Nothing beats the Greeks/Romans.

Although China is cool too.
 
I guess I'll go with the Aztecs, some crazy awesome stories. Their different 'Suns' are some great stuff to read about.
The Greeks are, well, Classic, and the Norse cool as well, of course, the Middle East ones tend to be a tad depressing, but the Egyptians are alright, I don't know much about Eastern myths, and the religions of different tribes in the Americas (besides the Aztecs) and Australia provide for some interesting reads as well. Myths are fun.
 
The trouble with Norse mythology is that most of it was recorded after Scandinavia became christian, and further more was generally recorded by people familiar with the Greek/Roman mythology. This does beg the question how much of Norse mythology is original, and how much is borrowed from the Mediterranean ones.
 
I have to choose The Greek one overall but i like the Egyptian and Norse one also. It is interesting that they are all following some patterns like there is a system of how a religion should be.
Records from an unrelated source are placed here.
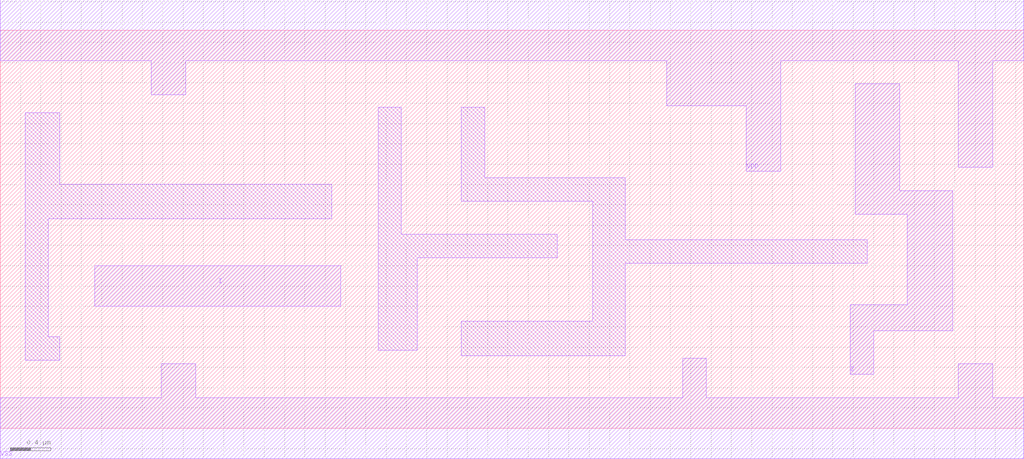
<source format=lef>
# Copyright 2022 GlobalFoundries PDK Authors
#
# Licensed under the Apache License, Version 2.0 (the "License");
# you may not use this file except in compliance with the License.
# You may obtain a copy of the License at
#
#      http://www.apache.org/licenses/LICENSE-2.0
#
# Unless required by applicable law or agreed to in writing, software
# distributed under the License is distributed on an "AS IS" BASIS,
# WITHOUT WARRANTIES OR CONDITIONS OF ANY KIND, either express or implied.
# See the License for the specific language governing permissions and
# limitations under the License.

MACRO gf180mcu_fd_sc_mcu7t5v0__dlyb_2
  CLASS core ;
  FOREIGN gf180mcu_fd_sc_mcu7t5v0__dlyb_2 0.0 0.0 ;
  ORIGIN 0 0 ;
  SYMMETRY X Y ;
  SITE GF018hv5v_mcu_sc7 ;
  SIZE 10.08 BY 3.92 ;
  PIN I
    DIRECTION INPUT ;
    ANTENNAGATEAREA 0.396 ;
    PORT
      LAYER Metal1 ;
        POLYGON 0.93 1.2 3.355 1.2 3.355 1.6 0.93 1.6  ;
    END
  END I
  PIN Z
    DIRECTION OUTPUT ;
    ANTENNADIFFAREA 1.0608 ;
    PORT
      LAYER Metal1 ;
        POLYGON 8.42 2.105 8.54 2.105 8.93 2.105 8.93 1.215 8.37 1.215 8.37 0.53 8.6 0.53 8.6 0.96 9.38 0.96 9.38 2.34 8.86 2.34 8.86 3.39 8.54 3.39 8.42 3.39  ;
    END
  END Z
  PIN VDD
    DIRECTION INOUT ;
    USE power ;
    SHAPE ABUTMENT ;
    PORT
      LAYER Metal1 ;
        POLYGON 0 3.62 1.485 3.62 1.485 3.285 1.825 3.285 1.825 3.62 3.265 3.62 6.565 3.62 6.565 3.175 7.345 3.175 7.345 2.53 7.685 2.53 7.685 3.62 8.54 3.62 9.435 3.62 9.435 2.57 9.775 2.57 9.775 3.62 10.08 3.62 10.08 4.22 8.54 4.22 3.265 4.22 0 4.22  ;
    END
  END VDD
  PIN VSS
    DIRECTION INOUT ;
    USE ground ;
    SHAPE ABUTMENT ;
    PORT
      LAYER Metal1 ;
        POLYGON 0 -0.3 10.08 -0.3 10.08 0.3 9.775 0.3 9.775 0.635 9.435 0.635 9.435 0.3 6.95 0.3 6.95 0.69 6.72 0.69 6.72 0.3 1.925 0.3 1.925 0.635 1.585 0.635 1.585 0.3 0 0.3  ;
    END
  END VSS
  OBS
      LAYER Metal1 ;
        POLYGON 0.475 2.065 3.265 2.065 3.265 2.405 0.585 2.405 0.585 3.105 0.245 3.105 0.245 0.67 0.585 0.67 0.585 0.9 0.475 0.9  ;
        POLYGON 3.72 0.77 4.105 0.77 4.105 1.68 5.485 1.68 5.485 1.91 3.95 1.91 3.95 3.16 3.72 3.16  ;
        POLYGON 4.54 2.235 5.835 2.235 5.835 1.055 4.54 1.055 4.54 0.715 6.155 0.715 6.155 1.625 8.54 1.625 8.54 1.855 6.155 1.855 6.155 2.465 4.77 2.465 4.77 3.16 4.54 3.16  ;
  END
END gf180mcu_fd_sc_mcu7t5v0__dlyb_2

</source>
The Christian one is a combination of jewish mythology with some greek philosophical ideas but it is just not as interesting as it presedors . Although the whole Witches , Satan , Hell staff that where supplied material by books such as "Divine comedy" of Dante where worthy additions to it's mythology and interesting ones. The stories expressed in the Bibble , not so interesting .... The mythology that was expanded on Europe was quite more interesting i think.
 
The trouble with Norse mythology is that most of it was recorded after Scandinavia became christian, and further more was generally recorded by people familiar with the Greek/Roman mythology. This does beg the question how much of Norse mythology is original, and how much is borrowed from the Mediterranean ones.

Yeah. Makes it a bit hard to tell which similarities may come from the respective mythologies' common Indo-European roots, and which ones may be later influences. (And it's not as if the proto-Norse weren't in indirect contact with the Mediterranean world either.)